To see this story with its related links on the Guardian Unlimited site,
go to http://www.guardian.co.uk

Reed Elsevier at risk as MPs look into science publishing market

By Richard Wray
Thursday December 11 2003

The Guardian

Reed Elsevier faces a serious challenge to one of its main revenue drivers
as a committee of MPs prepares to investigate the growing academic
backlash against scientific publishing - a market worth more than 4.5bn a

The Anglo-Dutch media company is the world's largest publisher of
scientific journals, churning out more than 1,200 every year, roughly
twice the number of its nearest competitor.

Over the past year American academics have become increasingly
dissatisfied with companies that profit from the publication of academic
papers, even calling for a boycott of some Reed companies. That
dissatisfaction has migrated across the Atlantic.

Increasingly, universities are reluctant to pay the large fees demanded by
publishers and are turning to so-called open access journals, where the
costs of publication are paid by the authors.

Yesterday the House of Commons science and technology committee said it
planned to conduct an inquiry into scientific publications early in the
new year.

The committee will look at access to journals, with particular reference
to price and availability.

Specifically the committee will ask about the importance of open-access
journals and whether the government should support the trend towards free
scientific information.

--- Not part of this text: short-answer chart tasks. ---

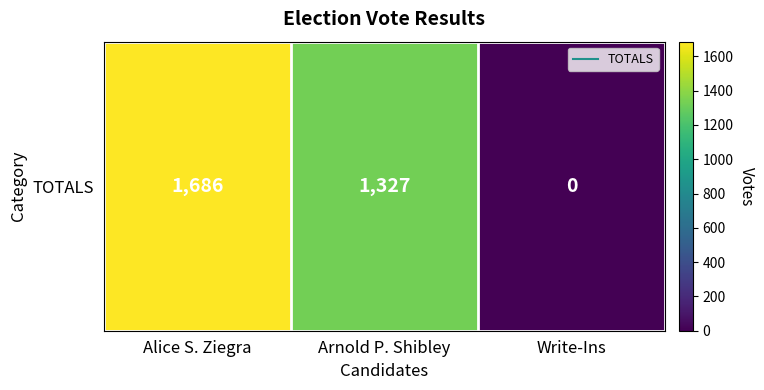

List the labels in order of value, largest first.

Alice S. Ziegra, Arnold P. Shibley, Write-Ins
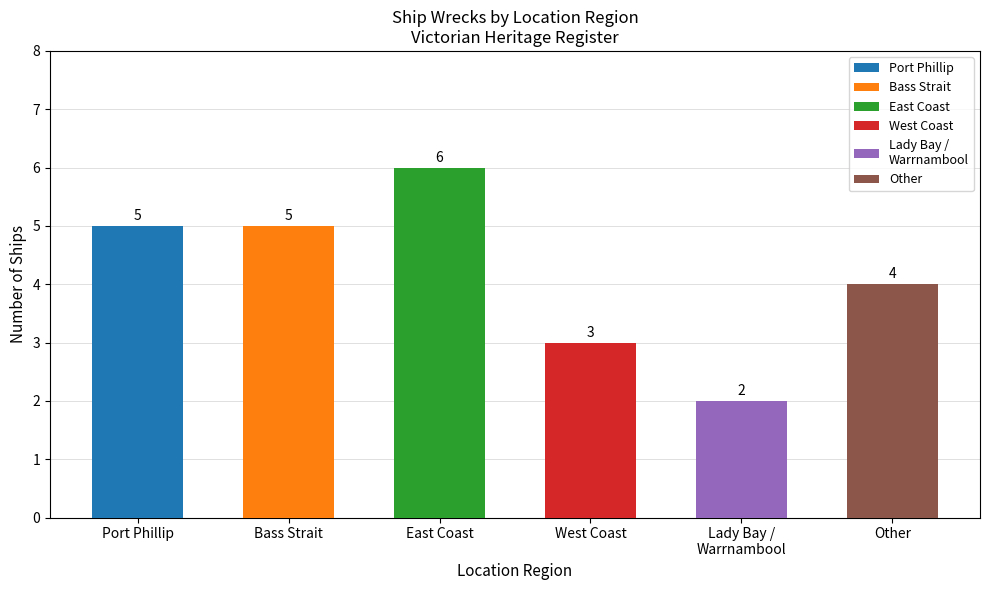

Read the value at Bass Strait.

5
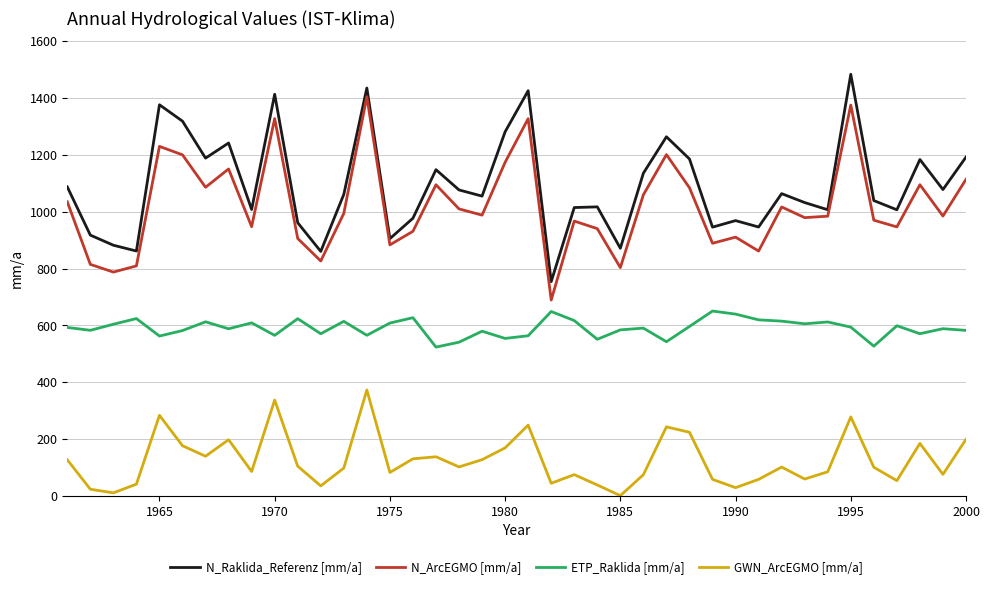

What is the difference between the maximum and minimum values in the N_Raklida_Referenz [mm/a] series?

729.4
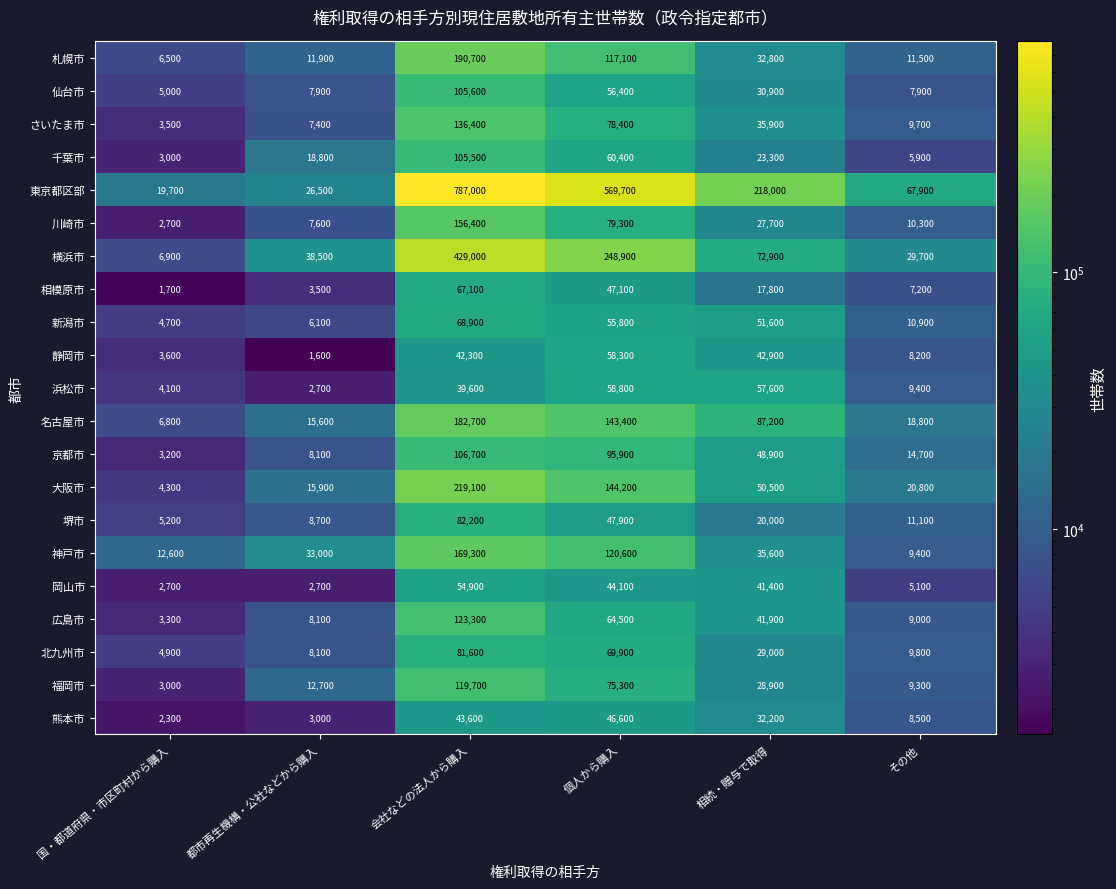

At which label is 岡山市 closest to 28800?

相続・贈与で取得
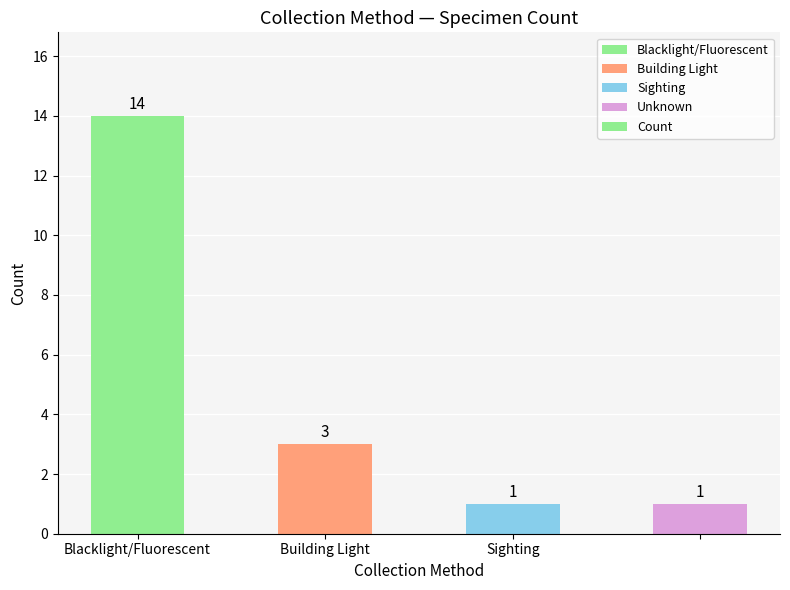

What is the greatest value displayed?

14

Such a move could spell disaster for Reed
Elsevier.  With their high margins, Reed's science and legal publishing
operations are currently supporting its weaker business to business and
education operations.

The chairman of the committee, Ian Gibson MP - a former academic himself -
said he was a staunch believer in the idea that "public funded research
should be freely available to everybody to see it".

Known as something of a Labour rebel Mr Gibson added: "Who knows, we may
need a public-private partnership - which would certainly endear me to the
current administration."

One of the largest moves towards open access so far is the establishment
of the United States Public Library of Science, a non-profit organisation
backed by a Nobel prize winner and an American charity.

In the past two years more than 30,000 scientists in 180 countries have
pledged their support to the PLoS. In Britain, Biomed Central has
published more than 90 journals.

In the past, Reed and other publishers have made it plain they do not
think that open access will thrive because it is neither economically
sustainable nor a more efficient way of publishing scientific journals.